The main vanilla-producing areas have not been hit this time, though some coffee plantations are reported to have been damaged – coffee is the island’s main export.


THE island was part of the Gondwana super-continent before it split from what is now India some 90 million years ago. As a result, a great many species have evolved on Madagascar that are found nowhere else on Earth, so that ecologists often call it the “eighth continent”.

Some 90 per cent of the island’s plant and animal species are “home grown” including lemurs, of which there are more than 100 species. More than 60 per cent of the world’s chameleon species are found on Madagascar. The island has a massive conservation problem – the vast majority of its lemur species are classed as nearing extinction while its remaining tropical rainforest may well disappear in the next decade.

Madagascar has a variety of areas of outstanding natural beauty, but it’s fair to say that since the arrival of humans on the island about 2,300 years ago, things have been going downhill for the local flora and fauna, with the elephant bird and various giant lemurs long since extinct.

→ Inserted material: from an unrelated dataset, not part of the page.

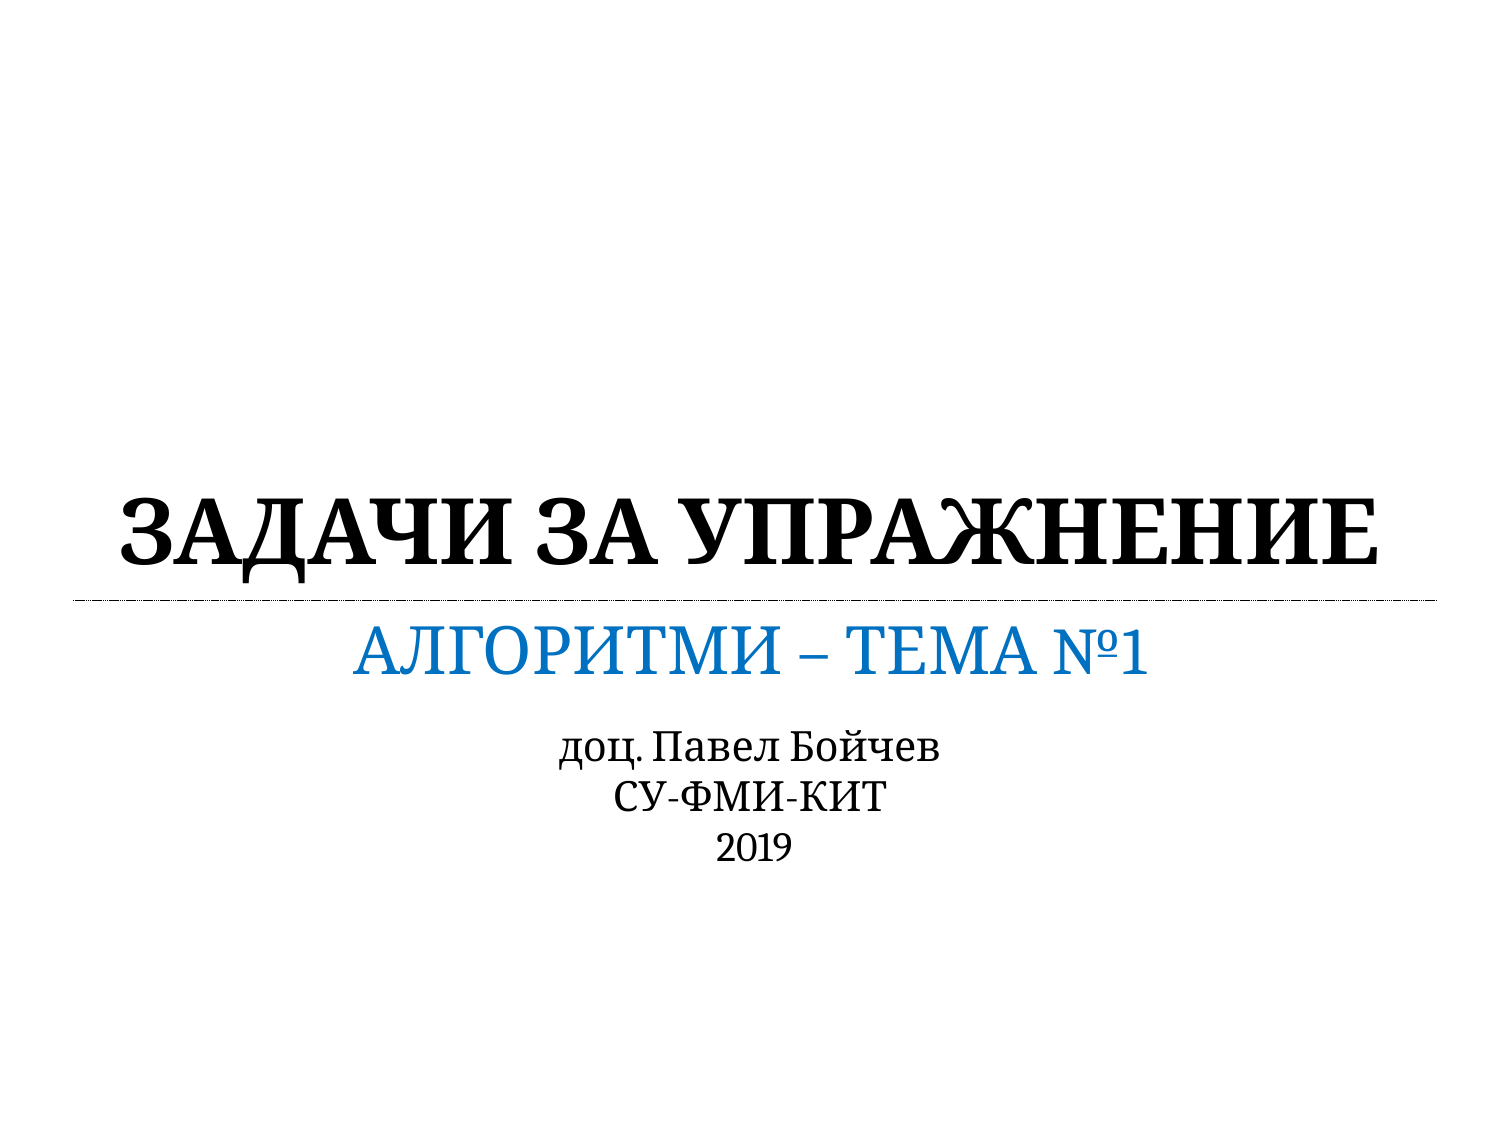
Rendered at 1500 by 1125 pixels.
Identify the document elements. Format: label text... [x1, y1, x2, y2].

title Задачи за упражнение [0, 346, 1500, 594]
subtitle Алгоритми – тема №1 [0, 597, 1500, 716]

MARCO Polo, no less, made the first recorded mention of Madagascar in written history. He confused the island with Mogadishu and mistranslated the name. It mattered little as the indigenous people had no single name for the island.

The Portuguese tried to conquer it in the 16th century but it was known mainly for its pirates and slave trade until the Merina tribe came to the ascendancy in the 18th century and under King Andrianampoinimerina (c1745-1810) and his sons, the island was united. The British recognised the Kingdom of Madagascar and missionaries were sent out so that the island’s ruling court was largely Christian by the 1880s when the French invaded and colonised the island – Malagasy and French remain the two official languages.

At one time in the 1930s, Hitler and his Nazis came up with a plan to deport Europe’s Jews to Madagascar but opted for the Final Solution instead.

After the Second World War, the Malagasy people agitated for independence from France which was eventually achieved in 1960.

Practically ever since then the country has seen regular political and economic upheavals and it is now into its Fourth Republic, with growing emphasis on democracy and human rights along with economic growth largely based on its vast natural resources of metals and precious stones.